API Reference (Python)
The complete Python API for LLM Context Forge. All critical operations are available from the root package.
TokenCounter
Provides exact, deterministic token counting for a specified model.
from llm_context_forge import TokenCounter
counter = TokenCounter("gpt-4o")
Methods
count(text: str) -> int
Calculates the exact token count for the given text.
fits_in_window(text: str, reserve_output: int = 0) -> bool
Returns True if the text token count + reserve_output is less than or equal to the model's context window.
DocumentChunker
Splits text into token-safe chunks based on an intelligent strategy.
from llm_context_forge import DocumentChunker, ChunkStrategy
chunker = DocumentChunker("gpt-4o")
Methods
chunk(text: str, strategy: ChunkStrategy, max_tokens: int, overlap_tokens: int = 0) -> list[str]
Splits text using strategy so that no chunk exceeds max_tokens. overlap_tokens are duplicated between chunks.
ContextWindow
Provides priority-based packing for LLM context assembly.
from llm_context_forge import ContextWindow, Priority
window = ContextWindow("claude-3-5-sonnet")
Methods
add_block(content: str, priority: Priority, block_id: str = None) -> None
Adds text to the window queue. Priority.CRITICAL (0) blocks will raise a ContextOverflowError if they don't fit.
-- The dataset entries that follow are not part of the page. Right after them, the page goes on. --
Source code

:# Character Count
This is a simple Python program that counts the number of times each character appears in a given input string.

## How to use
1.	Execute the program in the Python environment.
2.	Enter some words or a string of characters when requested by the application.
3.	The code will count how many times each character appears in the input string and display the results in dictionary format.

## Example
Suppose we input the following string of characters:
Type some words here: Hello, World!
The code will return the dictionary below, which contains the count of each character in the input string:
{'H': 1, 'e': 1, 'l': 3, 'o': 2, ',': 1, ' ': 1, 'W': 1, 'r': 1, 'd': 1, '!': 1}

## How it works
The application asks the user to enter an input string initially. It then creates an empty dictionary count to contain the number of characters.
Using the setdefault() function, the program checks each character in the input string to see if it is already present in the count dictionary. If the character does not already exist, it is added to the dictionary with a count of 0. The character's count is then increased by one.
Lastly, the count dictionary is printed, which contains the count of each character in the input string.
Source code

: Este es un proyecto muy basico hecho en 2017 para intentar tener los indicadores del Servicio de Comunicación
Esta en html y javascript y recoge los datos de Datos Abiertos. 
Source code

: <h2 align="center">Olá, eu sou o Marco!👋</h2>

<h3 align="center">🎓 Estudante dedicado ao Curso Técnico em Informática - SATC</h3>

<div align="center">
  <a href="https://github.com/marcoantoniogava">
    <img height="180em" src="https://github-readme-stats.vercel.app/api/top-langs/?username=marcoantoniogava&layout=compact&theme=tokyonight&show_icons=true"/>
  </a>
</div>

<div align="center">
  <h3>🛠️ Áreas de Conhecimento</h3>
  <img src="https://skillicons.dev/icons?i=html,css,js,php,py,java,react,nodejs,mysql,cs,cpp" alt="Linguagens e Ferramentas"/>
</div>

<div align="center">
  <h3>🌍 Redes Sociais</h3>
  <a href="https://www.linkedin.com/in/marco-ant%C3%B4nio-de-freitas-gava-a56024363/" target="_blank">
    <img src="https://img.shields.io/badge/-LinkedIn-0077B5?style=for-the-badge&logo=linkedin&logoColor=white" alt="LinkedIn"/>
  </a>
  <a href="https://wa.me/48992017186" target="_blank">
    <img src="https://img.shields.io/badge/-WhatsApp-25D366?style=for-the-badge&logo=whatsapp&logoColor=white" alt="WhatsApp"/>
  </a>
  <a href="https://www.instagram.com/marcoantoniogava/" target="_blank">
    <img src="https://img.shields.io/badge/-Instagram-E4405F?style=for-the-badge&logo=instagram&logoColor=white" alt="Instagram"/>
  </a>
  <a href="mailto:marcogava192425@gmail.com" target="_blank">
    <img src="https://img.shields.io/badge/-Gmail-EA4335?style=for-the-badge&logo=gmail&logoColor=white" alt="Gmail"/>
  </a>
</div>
assemble(max_tokens: int = None) -> str
Packs the blocks in priority order until max_tokens (or the model's window) is reached. Returns the combined string.
usage() -> UsageStats
Returns an object containing tokens_used, included (list of block IDs), and excluded (list of block IDs).
CostCalculator
Calculates pricing estimates for prompts and completions.
from llm_context_forge import CostCalculator
calc = CostCalculator("gpt-4o")
Methods
estimate_prompt(text: str) -> CostEstimate
Returns an object containing the .usd cost of the input.
compare_models(texts: list[str], models: list[str]) -> list[ComparisonReport]
Calculates the total cost of texts across all specified models and returns a list sorted by cheapest first.